Actually I finally found the spec part talking about this:

3.9.1 Fundamental types

1. Objects declared as characters (char) shall be large enough to store any member of the implementation’s basic character set. If a character from this set is stored in a character object, the integral value of that character object is equal to the value of the single character literal form of that character. It is implementation-defined whether a char object can hold negative values. Characters can be explicitly declared unsigned or signed. Plain char, signed char, and unsigned char are three distinct types. A char, a signed char, and an unsigned char occupy the same amount of storage and have the same alignment requirements (3.11); that is, they have the same object representation. For character types, all bits of the object representation participate in the value representation. For unsigned character types, all possible bit patterns of the value representation represent numbers. These requirements do not hold for other types. In any particular implementation, a plain char object can take on either the same values as a signed char or an unsigned char; which one is implementation-defined.

Answer 2

From what I learned, char and signed char are semantically identical, but are still >considered as different by the compiler.

NO. char is not semantically identical to signed char.

In contrast to the other integral types (integer, long, short etc) there is no guarantee that char without a signed or unsigned will be signed. This is implementation defined. Some architectures define it as signed, others as unsigned in the real world

So, with a char, if the signedness is important, you really do need to specify which you want.

My recommendation would be if you are doing character manipulation etc, or using an api call that uses char or char *, use char. If you just want an 8-bit integer value, make sure you specify signed char or unsigned char, so that in a couple of years time when you port to a different architecture you don't get bitten in the bum.

Or better yet, use uint8_t or int8_t for 8 bit integers.

EDIT: From your own answer:

These requirements do not hold for other types.
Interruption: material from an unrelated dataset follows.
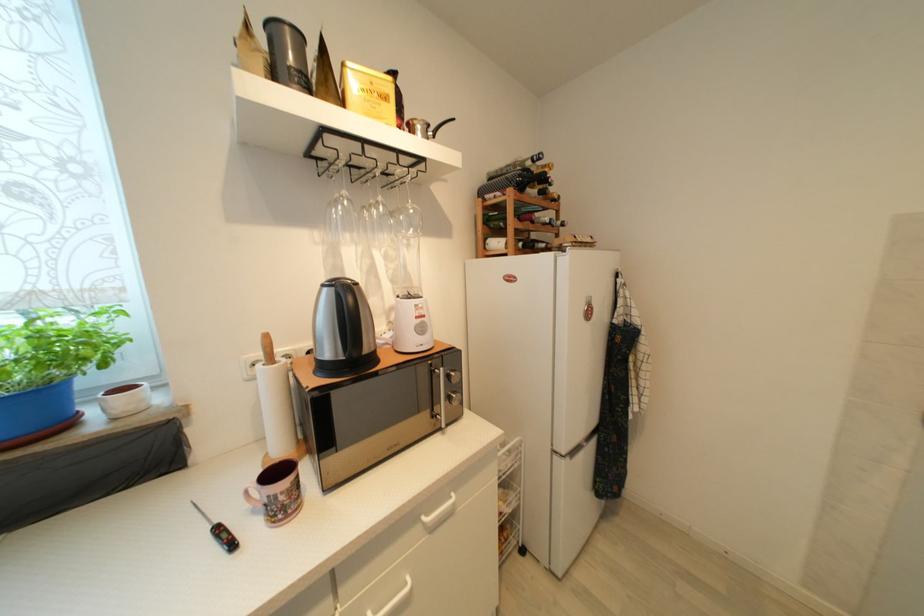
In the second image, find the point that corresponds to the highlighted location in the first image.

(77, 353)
In any particular implementation, a plain char object can take on either the same values as a signed char or an unsigned char; which one is implementation-defined.

Answer 3

I will say what i know...

For char type c++ has size '1' byte..

if it is signed char then the range is from -128 to 127 else if it is unsigned char range is from 0 to 256

we all know the 8 bits in a byte in case of signed char the MSB(ie , the left most bit) will be used for the sign the rest 7 bits for values making range 0-2^7(0-127) .negative sign(logical 1) and (logical 0) for positive sign on MSB. eg( 1 0000111=-7,0 0000111=+7)and 1 0000000-128. However if assign 129 for a signed char value it will be automatically changed to -127 (ie a value in range (-128,127).

on the other case of unsigned char type all the 8 bits are used for values ie range is 0-2^8(0-255). here 0-127 is same as the signed char and the ones belongs to -128 to 0 can be found in range 128-255 in the unsigned char set.

So we can say and spot the internal memory difference between the two types 'signed' and 'unsigned' which may be the problem.